Adjusted net income for the quarter was $166.2 million, translating to an adjusted earnings per share of $0.14. This figure beat consensus estimates of $0.12–$0.13, a margin of $0.01–$0.02. The earnings beat was driven by disciplined cost management and the ability to maintain pricing power in the face of integration expenses. While the company incurred significant transaction costs related to the Beacon deal, it offset those with efficient operational execution and a favorable mix of high‑margin sales.

The company posted a net loss of $139.4 million, largely attributable to the transaction costs of the Beacon acquisition. Adjusted EBITDA reached $301.9 million, giving an adjusted EBITDA margin of 11.1 %. This margin is a sharp improvement over the negative $11.47 million EBITDA reported in Q3 2024, but it is still a contraction from the 25.3 % margin seen in Q2 2025. The compression is largely due to inventory fair‑value adjustments and the costs of scaling the newly acquired operations.

Adjusted gross margin fell to 25.2 % from 42 % in 2024, reflecting the impact of inventory adjustments and integration costs. The lower margin indicates that the company is still absorbing the upfront costs of the Beacon acquisition, but the margin level is consistent with the company’s strategy of investing in technology and operational efficiencies to drive long‑term profitability.

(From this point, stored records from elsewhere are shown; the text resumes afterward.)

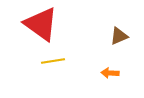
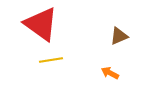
yellow line: moved 2 px left, 1 px up
orange arrow: rotated 24 degrees clockwise
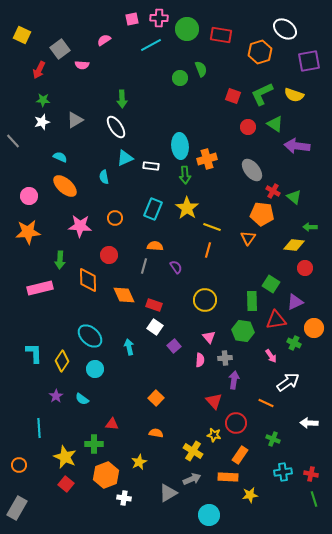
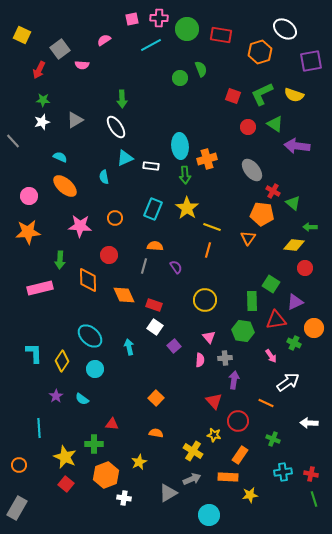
purple square at (309, 61): moved 2 px right
green triangle at (294, 197): moved 1 px left, 6 px down
red circle at (236, 423): moved 2 px right, 2 px up
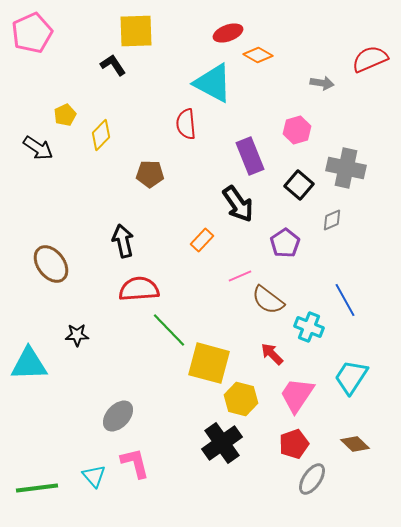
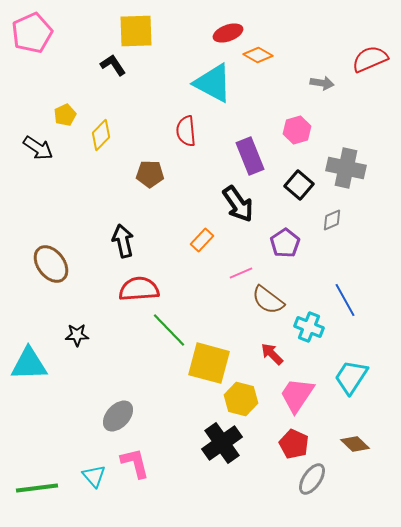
red semicircle at (186, 124): moved 7 px down
pink line at (240, 276): moved 1 px right, 3 px up
red pentagon at (294, 444): rotated 28 degrees counterclockwise
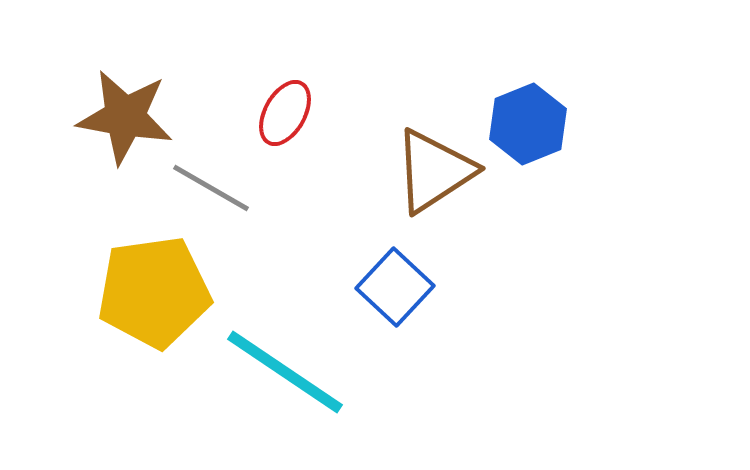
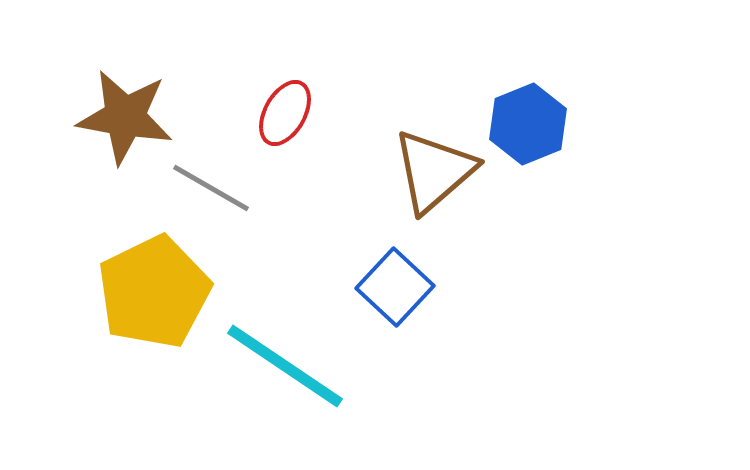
brown triangle: rotated 8 degrees counterclockwise
yellow pentagon: rotated 18 degrees counterclockwise
cyan line: moved 6 px up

CEO Brad Jacobs emphasized that QXO is on track to grow legacy Beacon EBITDA beyond $2 billion and that the company’s acquisition pipeline positions it to reach $50 billion in annual revenue within a decade. The comments underscore the company’s aggressive growth strategy, its focus on leveraging technology to unlock margin expansion, and its confidence in the scalability of its distribution model.

Market participants responded cautiously positive to the results, with the EPS beat and the ambitious revenue target driving the most favorable sentiment. Investors noted the margin compression and the significant integration costs, but they also recognized the company’s ability to generate a profit after a net loss and the potential upside from the expanded distribution network.